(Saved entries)
◇ ◇ ◇ ◇ ◇ ◇ ◇

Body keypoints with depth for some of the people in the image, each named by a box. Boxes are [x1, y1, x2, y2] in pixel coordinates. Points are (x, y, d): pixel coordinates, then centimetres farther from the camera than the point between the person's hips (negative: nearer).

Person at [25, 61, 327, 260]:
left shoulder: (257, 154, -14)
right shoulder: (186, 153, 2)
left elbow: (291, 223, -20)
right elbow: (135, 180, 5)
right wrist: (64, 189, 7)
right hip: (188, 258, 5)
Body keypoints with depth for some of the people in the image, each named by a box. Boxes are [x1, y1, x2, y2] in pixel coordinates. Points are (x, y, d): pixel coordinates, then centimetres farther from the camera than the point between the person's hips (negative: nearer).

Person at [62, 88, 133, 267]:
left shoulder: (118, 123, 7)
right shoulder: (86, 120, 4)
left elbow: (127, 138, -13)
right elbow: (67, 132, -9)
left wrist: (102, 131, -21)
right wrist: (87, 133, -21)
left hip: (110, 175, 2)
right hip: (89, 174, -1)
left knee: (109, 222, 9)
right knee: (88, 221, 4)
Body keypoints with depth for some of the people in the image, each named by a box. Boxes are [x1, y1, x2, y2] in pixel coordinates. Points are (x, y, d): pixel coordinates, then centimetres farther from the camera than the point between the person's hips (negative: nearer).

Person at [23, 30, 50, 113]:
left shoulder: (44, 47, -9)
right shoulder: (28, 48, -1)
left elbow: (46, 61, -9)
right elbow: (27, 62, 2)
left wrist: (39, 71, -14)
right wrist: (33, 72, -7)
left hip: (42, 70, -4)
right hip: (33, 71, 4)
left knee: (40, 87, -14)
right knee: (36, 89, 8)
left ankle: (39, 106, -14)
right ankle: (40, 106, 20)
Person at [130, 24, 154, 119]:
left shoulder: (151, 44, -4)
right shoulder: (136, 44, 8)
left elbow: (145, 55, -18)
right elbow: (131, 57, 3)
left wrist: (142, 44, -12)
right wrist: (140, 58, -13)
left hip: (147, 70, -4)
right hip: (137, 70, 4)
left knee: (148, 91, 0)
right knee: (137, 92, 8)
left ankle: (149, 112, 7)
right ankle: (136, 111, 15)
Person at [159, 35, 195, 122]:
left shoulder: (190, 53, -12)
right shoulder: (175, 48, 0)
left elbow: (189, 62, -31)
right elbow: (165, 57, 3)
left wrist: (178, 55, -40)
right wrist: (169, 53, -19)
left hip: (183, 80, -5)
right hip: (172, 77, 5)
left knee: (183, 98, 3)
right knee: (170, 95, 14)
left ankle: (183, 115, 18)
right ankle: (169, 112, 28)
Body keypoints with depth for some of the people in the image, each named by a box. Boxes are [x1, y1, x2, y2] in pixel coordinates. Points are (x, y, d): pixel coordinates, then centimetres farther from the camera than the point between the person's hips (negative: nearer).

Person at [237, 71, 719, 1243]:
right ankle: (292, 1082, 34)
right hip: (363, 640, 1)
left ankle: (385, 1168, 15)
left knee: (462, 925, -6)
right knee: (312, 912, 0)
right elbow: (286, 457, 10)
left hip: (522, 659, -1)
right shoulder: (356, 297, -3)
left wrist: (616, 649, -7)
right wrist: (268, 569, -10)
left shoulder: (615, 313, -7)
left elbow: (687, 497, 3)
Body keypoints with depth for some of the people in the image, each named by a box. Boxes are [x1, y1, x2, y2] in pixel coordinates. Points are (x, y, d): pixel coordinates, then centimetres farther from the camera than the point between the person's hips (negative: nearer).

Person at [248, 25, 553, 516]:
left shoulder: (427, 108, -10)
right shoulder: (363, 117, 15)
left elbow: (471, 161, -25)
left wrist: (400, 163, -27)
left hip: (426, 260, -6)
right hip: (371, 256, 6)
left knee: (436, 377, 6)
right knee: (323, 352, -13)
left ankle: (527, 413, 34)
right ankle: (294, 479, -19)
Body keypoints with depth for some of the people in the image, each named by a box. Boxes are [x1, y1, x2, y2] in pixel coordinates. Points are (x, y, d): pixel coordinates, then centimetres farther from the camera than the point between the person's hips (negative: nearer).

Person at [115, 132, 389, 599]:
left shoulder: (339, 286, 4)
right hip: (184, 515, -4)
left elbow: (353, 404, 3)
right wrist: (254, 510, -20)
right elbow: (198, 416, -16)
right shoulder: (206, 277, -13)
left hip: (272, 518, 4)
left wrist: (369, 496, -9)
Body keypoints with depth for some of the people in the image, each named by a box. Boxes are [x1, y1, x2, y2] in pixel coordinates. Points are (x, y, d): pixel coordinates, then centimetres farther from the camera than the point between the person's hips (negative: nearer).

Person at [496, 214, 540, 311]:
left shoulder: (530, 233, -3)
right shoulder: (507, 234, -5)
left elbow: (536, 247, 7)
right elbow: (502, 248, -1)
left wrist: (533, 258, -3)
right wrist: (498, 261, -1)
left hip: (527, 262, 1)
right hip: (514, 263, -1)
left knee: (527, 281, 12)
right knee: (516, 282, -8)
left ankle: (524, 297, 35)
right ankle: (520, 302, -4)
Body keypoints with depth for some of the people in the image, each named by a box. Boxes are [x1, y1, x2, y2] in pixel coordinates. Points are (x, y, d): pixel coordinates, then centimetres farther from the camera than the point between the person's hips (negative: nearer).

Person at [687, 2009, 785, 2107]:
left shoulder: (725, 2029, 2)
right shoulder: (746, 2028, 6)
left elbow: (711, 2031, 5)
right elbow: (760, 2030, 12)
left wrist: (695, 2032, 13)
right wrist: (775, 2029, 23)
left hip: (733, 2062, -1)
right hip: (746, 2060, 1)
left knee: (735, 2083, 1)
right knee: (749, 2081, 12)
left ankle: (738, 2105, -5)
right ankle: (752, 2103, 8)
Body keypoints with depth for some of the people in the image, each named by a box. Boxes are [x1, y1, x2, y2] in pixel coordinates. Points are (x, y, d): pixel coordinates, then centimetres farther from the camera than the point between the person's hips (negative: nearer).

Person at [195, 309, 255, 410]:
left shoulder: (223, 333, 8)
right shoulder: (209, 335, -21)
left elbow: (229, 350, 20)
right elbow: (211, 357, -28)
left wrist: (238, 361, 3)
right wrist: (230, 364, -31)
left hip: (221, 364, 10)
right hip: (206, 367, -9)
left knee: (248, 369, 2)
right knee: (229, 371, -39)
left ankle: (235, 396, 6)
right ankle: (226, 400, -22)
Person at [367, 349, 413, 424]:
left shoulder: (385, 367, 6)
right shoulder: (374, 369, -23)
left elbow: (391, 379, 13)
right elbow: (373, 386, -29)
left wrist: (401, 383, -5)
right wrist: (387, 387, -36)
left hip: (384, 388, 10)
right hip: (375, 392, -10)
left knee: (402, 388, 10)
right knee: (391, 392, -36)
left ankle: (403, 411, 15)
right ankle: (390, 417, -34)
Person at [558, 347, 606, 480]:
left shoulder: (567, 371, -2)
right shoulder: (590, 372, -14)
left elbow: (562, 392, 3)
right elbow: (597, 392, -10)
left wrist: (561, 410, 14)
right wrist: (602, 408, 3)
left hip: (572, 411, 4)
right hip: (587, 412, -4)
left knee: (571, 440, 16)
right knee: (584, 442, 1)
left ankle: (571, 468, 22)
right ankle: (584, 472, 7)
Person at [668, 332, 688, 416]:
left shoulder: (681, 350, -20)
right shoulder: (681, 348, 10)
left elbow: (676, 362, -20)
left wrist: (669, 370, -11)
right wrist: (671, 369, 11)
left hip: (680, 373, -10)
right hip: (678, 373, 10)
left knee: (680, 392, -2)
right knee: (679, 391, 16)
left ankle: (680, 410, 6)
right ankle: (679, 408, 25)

◇ ◇ ◇ ◇ ◇ ◇ ◇

■ ACTIVITY: Set down every entry again, word for word.

■ TASK RESPONSE:
Body keypoints with depth for some of the people in the image, each named by a box. Boxes are [x1, y1, x2, y2] in pixel coordinates. Points are (x, y, d): pixel coordinates, then centimetres farther from the camera than the point between the person's hips (negative: nearer).

Person at [25, 61, 327, 260]:
left shoulder: (257, 154, -14)
right shoulder: (186, 153, 2)
left elbow: (291, 223, -20)
right elbow: (135, 180, 5)
right wrist: (64, 189, 7)
right hip: (188, 258, 5)
Body keypoints with depth for some of the people in the image, each named by a box. Boxes are [x1, y1, x2, y2] in pixel coordinates. Points are (x, y, d): pixel coordinates, then centimetres farther from the camera than the point between the person's hips (negative: nearer).

Person at [62, 88, 133, 267]:
left shoulder: (118, 123, 7)
right shoulder: (86, 120, 4)
left elbow: (127, 138, -13)
right elbow: (67, 132, -9)
left wrist: (102, 131, -21)
right wrist: (87, 133, -21)
left hip: (110, 175, 2)
right hip: (89, 174, -1)
left knee: (109, 222, 9)
right knee: (88, 221, 4)
Body keypoints with depth for some of the people in the image, each named by a box. Boxes are [x1, y1, x2, y2] in pixel coordinates. Points are (x, y, d): pixel coordinates, then centimetres farther from the camera than the point between the person's hips (negative: nearer).

Person at [23, 30, 50, 113]:
left shoulder: (44, 47, -9)
right shoulder: (28, 48, -1)
left elbow: (46, 61, -9)
right elbow: (27, 62, 2)
left wrist: (39, 71, -14)
right wrist: (33, 72, -7)
left hip: (42, 70, -4)
right hip: (33, 71, 4)
left knee: (40, 87, -14)
right knee: (36, 89, 8)
left ankle: (39, 106, -14)
right ankle: (40, 106, 20)
Person at [130, 24, 154, 119]:
left shoulder: (151, 44, -4)
right shoulder: (136, 44, 8)
left elbow: (145, 55, -18)
right elbow: (131, 57, 3)
left wrist: (142, 44, -12)
right wrist: (140, 58, -13)
left hip: (147, 70, -4)
right hip: (137, 70, 4)
left knee: (148, 91, 0)
right knee: (137, 92, 8)
left ankle: (149, 112, 7)
right ankle: (136, 111, 15)
Person at [159, 35, 195, 122]:
left shoulder: (190, 53, -12)
right shoulder: (175, 48, 0)
left elbow: (189, 62, -31)
right elbow: (165, 57, 3)
left wrist: (178, 55, -40)
right wrist: (169, 53, -19)
left hip: (183, 80, -5)
right hip: (172, 77, 5)
left knee: (183, 98, 3)
right knee: (170, 95, 14)
left ankle: (183, 115, 18)
right ankle: (169, 112, 28)
Body keypoints with depth for some of the people in the image, each named by a box. Boxes are [x1, y1, x2, y2] in pixel coordinates. Points are (x, y, d): pixel coordinates, then centimetres farther from the camera than the point between the person's hips (negative: nearer).

Person at [237, 71, 719, 1243]:
right ankle: (292, 1082, 34)
right hip: (363, 640, 1)
left ankle: (385, 1168, 15)
left knee: (462, 925, -6)
right knee: (312, 912, 0)
right elbow: (286, 457, 10)
left hip: (522, 659, -1)
right shoulder: (356, 297, -3)
left wrist: (616, 649, -7)
right wrist: (268, 569, -10)
left shoulder: (615, 313, -7)
left elbow: (687, 497, 3)
Body keypoints with depth for some of the people in the image, each named by a box. Boxes are [x1, y1, x2, y2] in pixel coordinates. Points are (x, y, d): pixel coordinates, then centimetres farther from the camera than the point between the person's hips (negative: nearer).

Person at [248, 25, 553, 516]:
left shoulder: (427, 108, -10)
right shoulder: (363, 117, 15)
left elbow: (471, 161, -25)
left wrist: (400, 163, -27)
left hip: (426, 260, -6)
right hip: (371, 256, 6)
left knee: (436, 377, 6)
right knee: (323, 352, -13)
left ankle: (527, 413, 34)
right ankle: (294, 479, -19)
Body keypoints with depth for some of the people in the image, each named by a box. Boxes are [x1, y1, x2, y2] in pixel coordinates. Points are (x, y, d): pixel coordinates, then centimetres farther from the camera than the point between the person's hips (negative: nearer).

Person at [115, 132, 389, 599]:
left shoulder: (339, 286, 4)
right hip: (184, 515, -4)
left elbow: (353, 404, 3)
right wrist: (254, 510, -20)
right elbow: (198, 416, -16)
right shoulder: (206, 277, -13)
left hip: (272, 518, 4)
left wrist: (369, 496, -9)
Body keypoints with depth for some of the people in the image, each named by a box. Boxes are [x1, y1, x2, y2] in pixel coordinates. Points are (x, y, d): pixel coordinates, then centimetres farther from the camera than the point between the person's hips (negative: nearer).

Person at [496, 214, 540, 311]:
left shoulder: (530, 233, -3)
right shoulder: (507, 234, -5)
left elbow: (536, 247, 7)
right elbow: (502, 248, -1)
left wrist: (533, 258, -3)
right wrist: (498, 261, -1)
left hip: (527, 262, 1)
right hip: (514, 263, -1)
left knee: (527, 281, 12)
right knee: (516, 282, -8)
left ankle: (524, 297, 35)
right ankle: (520, 302, -4)
Body keypoints with depth for some of the people in the image, each named by a box. Boxes are [x1, y1, x2, y2] in pixel coordinates. Points are (x, y, d): pixel coordinates, then centimetres farther from the camera than the point between the person's hips (negative: nearer).

Person at [687, 2009, 785, 2107]:
left shoulder: (725, 2029, 2)
right shoulder: (746, 2028, 6)
left elbow: (711, 2031, 5)
right elbow: (760, 2030, 12)
left wrist: (695, 2032, 13)
right wrist: (775, 2029, 23)
left hip: (733, 2062, -1)
right hip: (746, 2060, 1)
left knee: (735, 2083, 1)
right knee: (749, 2081, 12)
left ankle: (738, 2105, -5)
right ankle: (752, 2103, 8)
Body keypoints with depth for some of the people in the image, each named by a box. Boxes are [x1, y1, x2, y2] in pixel coordinates. Points are (x, y, d): pixel coordinates, then centimetres farther from the camera than the point between the person's hips (negative: nearer).

Person at [195, 309, 255, 410]:
left shoulder: (223, 333, 8)
right shoulder: (209, 335, -21)
left elbow: (229, 350, 20)
right elbow: (211, 357, -28)
left wrist: (238, 361, 3)
right wrist: (230, 364, -31)
left hip: (221, 364, 10)
right hip: (206, 367, -9)
left knee: (248, 369, 2)
right knee: (229, 371, -39)
left ankle: (235, 396, 6)
right ankle: (226, 400, -22)
Person at [367, 349, 413, 424]:
left shoulder: (385, 367, 6)
right shoulder: (374, 369, -23)
left elbow: (391, 379, 13)
right elbow: (373, 386, -29)
left wrist: (401, 383, -5)
right wrist: (387, 387, -36)
left hip: (384, 388, 10)
right hip: (375, 392, -10)
left knee: (402, 388, 10)
right knee: (391, 392, -36)
left ankle: (403, 411, 15)
right ankle: (390, 417, -34)
Person at [558, 347, 606, 480]:
left shoulder: (567, 371, -2)
right shoulder: (590, 372, -14)
left elbow: (562, 392, 3)
right elbow: (597, 392, -10)
left wrist: (561, 410, 14)
right wrist: (602, 408, 3)
left hip: (572, 411, 4)
right hip: (587, 412, -4)
left knee: (571, 440, 16)
right knee: (584, 442, 1)
left ankle: (571, 468, 22)
right ankle: (584, 472, 7)
Person at [668, 332, 688, 416]:
left shoulder: (681, 350, -20)
right shoulder: (681, 348, 10)
left elbow: (676, 362, -20)
left wrist: (669, 370, -11)
right wrist: (671, 369, 11)
left hip: (680, 373, -10)
right hip: (678, 373, 10)
left knee: (680, 392, -2)
right knee: (679, 391, 16)
left ankle: (680, 410, 6)
right ankle: (679, 408, 25)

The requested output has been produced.